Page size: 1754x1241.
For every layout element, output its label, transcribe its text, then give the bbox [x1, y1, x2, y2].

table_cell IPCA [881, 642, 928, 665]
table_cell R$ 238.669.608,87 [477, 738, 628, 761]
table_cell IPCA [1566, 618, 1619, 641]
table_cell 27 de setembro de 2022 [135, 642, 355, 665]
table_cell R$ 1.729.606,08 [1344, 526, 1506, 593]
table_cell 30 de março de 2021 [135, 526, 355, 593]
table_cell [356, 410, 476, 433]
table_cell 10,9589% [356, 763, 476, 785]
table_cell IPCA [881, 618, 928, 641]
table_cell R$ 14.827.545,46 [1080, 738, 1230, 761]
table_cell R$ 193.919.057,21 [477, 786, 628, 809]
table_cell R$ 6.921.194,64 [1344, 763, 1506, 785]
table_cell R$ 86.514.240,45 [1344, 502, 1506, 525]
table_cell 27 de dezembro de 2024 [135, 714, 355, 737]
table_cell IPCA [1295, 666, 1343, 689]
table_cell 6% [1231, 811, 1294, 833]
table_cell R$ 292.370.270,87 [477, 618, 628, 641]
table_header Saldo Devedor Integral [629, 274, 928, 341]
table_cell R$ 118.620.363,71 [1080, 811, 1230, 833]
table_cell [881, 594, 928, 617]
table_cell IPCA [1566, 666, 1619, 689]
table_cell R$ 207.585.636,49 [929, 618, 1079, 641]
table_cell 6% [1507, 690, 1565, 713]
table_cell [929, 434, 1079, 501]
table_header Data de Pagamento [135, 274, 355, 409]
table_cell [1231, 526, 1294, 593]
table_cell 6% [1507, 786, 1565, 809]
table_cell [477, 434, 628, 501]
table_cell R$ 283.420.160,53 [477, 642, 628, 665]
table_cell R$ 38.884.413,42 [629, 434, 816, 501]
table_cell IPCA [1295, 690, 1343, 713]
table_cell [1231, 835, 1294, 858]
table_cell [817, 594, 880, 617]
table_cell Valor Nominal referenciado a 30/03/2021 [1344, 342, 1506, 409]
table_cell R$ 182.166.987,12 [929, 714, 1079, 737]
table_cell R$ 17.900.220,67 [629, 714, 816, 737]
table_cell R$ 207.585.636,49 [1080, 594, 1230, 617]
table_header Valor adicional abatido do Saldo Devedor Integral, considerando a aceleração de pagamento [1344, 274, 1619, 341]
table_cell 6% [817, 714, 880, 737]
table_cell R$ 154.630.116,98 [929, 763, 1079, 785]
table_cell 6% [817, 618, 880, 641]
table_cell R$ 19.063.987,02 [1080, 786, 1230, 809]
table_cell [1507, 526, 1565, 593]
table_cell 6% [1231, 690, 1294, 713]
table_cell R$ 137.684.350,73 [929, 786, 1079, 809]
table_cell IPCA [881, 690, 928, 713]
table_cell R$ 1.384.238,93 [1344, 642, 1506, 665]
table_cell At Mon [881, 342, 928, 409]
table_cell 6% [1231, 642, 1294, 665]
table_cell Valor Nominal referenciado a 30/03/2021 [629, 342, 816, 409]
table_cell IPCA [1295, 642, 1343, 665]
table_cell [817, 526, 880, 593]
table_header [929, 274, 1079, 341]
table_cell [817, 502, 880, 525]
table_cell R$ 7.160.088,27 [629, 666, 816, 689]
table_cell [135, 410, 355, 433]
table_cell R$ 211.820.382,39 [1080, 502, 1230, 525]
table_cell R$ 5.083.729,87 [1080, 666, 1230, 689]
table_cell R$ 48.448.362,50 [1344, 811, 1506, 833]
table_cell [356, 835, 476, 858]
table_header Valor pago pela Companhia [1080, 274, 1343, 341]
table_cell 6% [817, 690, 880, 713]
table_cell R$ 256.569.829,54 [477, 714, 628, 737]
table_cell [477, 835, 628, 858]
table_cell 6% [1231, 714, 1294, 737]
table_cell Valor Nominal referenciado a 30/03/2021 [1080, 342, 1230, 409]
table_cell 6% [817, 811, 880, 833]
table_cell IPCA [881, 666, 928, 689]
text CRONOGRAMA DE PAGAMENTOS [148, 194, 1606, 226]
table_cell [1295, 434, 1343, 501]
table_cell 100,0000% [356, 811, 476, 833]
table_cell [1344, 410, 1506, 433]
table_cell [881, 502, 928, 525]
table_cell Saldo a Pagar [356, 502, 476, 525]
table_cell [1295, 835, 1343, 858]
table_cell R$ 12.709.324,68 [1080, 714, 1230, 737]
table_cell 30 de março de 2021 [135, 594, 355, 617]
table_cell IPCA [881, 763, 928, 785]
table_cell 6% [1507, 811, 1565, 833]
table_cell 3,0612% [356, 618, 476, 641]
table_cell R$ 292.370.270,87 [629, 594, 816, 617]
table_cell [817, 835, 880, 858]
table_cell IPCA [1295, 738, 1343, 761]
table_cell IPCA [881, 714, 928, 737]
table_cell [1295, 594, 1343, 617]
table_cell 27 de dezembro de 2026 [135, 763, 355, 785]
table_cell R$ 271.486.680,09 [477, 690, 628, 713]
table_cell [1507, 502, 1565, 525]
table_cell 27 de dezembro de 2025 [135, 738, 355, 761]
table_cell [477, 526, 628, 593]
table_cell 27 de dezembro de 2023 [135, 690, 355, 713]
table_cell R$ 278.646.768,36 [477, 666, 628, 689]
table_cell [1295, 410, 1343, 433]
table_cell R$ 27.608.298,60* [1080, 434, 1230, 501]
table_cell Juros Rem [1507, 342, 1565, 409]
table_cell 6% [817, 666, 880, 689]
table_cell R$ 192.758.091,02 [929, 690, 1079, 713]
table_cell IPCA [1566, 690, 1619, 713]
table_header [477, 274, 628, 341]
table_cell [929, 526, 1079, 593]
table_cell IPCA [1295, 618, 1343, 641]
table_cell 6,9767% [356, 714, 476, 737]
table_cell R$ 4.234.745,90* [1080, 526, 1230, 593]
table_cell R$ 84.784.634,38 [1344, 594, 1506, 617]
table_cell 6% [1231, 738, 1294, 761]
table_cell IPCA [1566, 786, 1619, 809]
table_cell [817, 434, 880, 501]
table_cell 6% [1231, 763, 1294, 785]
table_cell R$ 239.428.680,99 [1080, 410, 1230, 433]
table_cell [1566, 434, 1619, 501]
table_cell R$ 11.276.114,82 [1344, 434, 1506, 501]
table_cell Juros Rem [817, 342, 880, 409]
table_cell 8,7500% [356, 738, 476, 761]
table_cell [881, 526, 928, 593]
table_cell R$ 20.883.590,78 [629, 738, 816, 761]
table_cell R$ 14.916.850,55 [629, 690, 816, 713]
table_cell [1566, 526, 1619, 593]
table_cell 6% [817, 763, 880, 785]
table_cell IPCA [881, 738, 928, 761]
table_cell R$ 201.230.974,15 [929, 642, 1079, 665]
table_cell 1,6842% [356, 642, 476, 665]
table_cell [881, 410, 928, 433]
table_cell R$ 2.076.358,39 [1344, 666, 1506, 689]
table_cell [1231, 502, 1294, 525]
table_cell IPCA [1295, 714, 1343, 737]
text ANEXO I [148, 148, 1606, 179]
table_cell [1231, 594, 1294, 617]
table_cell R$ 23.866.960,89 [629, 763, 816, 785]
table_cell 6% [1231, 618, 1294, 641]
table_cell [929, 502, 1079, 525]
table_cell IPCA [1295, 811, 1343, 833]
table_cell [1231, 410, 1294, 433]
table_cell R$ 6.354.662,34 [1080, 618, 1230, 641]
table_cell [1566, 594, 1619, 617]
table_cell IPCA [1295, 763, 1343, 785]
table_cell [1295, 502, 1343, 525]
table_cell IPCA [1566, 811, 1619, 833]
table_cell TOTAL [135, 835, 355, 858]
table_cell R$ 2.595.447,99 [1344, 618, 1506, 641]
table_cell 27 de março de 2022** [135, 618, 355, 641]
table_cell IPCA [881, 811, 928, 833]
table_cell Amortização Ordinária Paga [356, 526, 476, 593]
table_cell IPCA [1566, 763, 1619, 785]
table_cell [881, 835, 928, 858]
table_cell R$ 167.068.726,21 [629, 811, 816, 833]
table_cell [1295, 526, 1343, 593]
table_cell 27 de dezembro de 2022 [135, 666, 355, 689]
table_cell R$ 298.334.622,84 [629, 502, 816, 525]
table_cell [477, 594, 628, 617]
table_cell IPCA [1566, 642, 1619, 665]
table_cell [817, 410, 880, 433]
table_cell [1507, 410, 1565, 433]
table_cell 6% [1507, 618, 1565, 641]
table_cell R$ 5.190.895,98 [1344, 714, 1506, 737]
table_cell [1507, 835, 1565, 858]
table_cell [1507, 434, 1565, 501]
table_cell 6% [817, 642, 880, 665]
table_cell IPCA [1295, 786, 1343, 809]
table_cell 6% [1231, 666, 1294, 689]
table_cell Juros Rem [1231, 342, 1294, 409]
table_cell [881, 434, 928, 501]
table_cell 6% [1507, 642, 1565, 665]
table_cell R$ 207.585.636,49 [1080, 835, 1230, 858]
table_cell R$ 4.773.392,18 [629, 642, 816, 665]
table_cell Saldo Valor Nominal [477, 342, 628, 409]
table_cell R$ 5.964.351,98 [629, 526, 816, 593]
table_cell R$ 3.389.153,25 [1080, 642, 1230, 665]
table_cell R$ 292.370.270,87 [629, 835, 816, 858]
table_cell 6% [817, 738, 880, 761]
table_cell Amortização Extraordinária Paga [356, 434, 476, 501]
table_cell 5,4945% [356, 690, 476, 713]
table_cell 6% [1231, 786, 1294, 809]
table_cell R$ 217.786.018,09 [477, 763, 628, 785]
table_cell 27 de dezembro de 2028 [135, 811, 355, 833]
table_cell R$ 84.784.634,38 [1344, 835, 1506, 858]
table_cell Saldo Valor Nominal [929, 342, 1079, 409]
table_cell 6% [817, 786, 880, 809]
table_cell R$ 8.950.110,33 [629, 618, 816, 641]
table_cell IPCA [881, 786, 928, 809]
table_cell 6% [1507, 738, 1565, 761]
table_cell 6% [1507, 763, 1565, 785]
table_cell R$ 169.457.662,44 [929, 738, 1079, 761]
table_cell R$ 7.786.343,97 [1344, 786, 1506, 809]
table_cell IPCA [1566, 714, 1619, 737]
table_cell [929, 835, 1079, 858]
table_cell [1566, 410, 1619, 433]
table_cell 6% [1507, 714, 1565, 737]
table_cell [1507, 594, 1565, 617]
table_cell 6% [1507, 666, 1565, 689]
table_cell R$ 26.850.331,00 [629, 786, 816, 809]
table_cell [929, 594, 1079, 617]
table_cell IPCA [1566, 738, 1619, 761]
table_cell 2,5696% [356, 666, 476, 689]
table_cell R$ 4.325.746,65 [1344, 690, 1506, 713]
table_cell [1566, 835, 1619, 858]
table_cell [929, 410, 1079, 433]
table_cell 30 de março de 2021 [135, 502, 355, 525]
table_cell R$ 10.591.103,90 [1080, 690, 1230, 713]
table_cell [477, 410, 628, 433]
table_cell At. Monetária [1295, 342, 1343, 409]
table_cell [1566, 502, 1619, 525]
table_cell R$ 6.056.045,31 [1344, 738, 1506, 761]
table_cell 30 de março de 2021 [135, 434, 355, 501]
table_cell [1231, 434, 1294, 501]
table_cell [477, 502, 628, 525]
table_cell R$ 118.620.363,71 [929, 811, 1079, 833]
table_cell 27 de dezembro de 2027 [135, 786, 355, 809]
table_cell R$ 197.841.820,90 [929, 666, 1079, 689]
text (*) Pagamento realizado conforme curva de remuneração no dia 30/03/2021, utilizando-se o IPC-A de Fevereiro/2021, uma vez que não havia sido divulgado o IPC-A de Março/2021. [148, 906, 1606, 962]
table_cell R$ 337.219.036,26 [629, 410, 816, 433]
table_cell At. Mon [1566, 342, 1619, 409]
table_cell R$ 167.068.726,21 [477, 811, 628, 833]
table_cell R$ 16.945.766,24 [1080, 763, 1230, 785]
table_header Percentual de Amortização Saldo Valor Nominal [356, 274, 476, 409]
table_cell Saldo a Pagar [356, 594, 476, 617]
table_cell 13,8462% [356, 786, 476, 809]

────────────────

Task item:
Check each line above for the string "Valor" and copy the ones that have it.

Response to the exercise:
table_cell Valor Nominal referenciado a 30/03/2021 [1344, 342, 1506, 409]
table_header Valor adicional abatido do Saldo Devedor Integral, considerando a aceleração de pagamento [1344, 274, 1619, 341]
table_cell Valor Nominal referenciado a 30/03/2021 [629, 342, 816, 409]
table_header Valor pago pela Companhia [1080, 274, 1343, 341]
table_cell Valor Nominal referenciado a 30/03/2021 [1080, 342, 1230, 409]
table_cell Saldo Valor Nominal [477, 342, 628, 409]
table_cell Saldo Valor Nominal [929, 342, 1079, 409]
table_header Percentual de Amortização Saldo Valor Nominal [356, 274, 476, 409]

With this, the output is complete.